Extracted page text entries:
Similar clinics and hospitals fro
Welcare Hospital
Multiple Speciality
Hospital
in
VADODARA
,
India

...

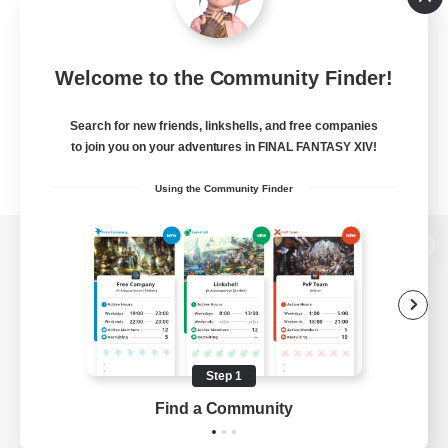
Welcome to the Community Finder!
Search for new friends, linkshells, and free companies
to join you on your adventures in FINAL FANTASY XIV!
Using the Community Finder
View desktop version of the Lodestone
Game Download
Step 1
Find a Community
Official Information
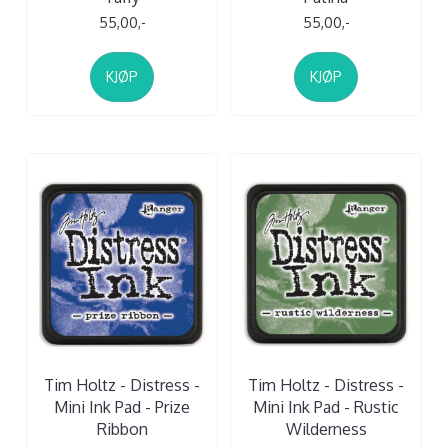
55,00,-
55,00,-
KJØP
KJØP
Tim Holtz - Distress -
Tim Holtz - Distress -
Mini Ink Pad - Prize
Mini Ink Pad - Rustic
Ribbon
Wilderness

--

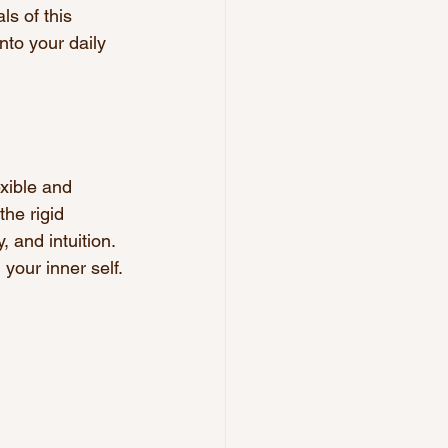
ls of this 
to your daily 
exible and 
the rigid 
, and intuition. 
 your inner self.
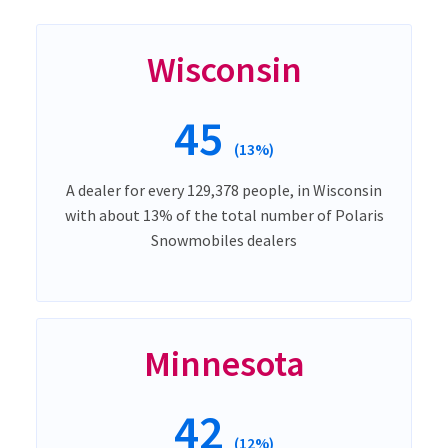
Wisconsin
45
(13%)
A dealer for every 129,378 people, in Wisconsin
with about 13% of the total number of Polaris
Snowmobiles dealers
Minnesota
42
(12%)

» PROBLEM REQUIREMENTS: Render the lines of the entries as a Markdown table with columns "No." and "Line", starting with the line containing "Welcome to the Community Finder!" and going on through the line containing "Official Information". Number the rows in order, leave out blank lines, and include nothing else.

» OUTPUT:
| No. | Line |
|---|---|
| 1 | Welcome to the Community Finder! |
| 2 | Search for new friends, linkshells, and free companies |
| 3 | to join you on your adventures in FINAL FANTASY XIV! |
| 4 | Using the Community Finder |
| 5 | View desktop version of the Lodestone |
| 6 | Game Download |
| 7 | Step 1 |
| 8 | Find a Community |
| 9 | Official Information |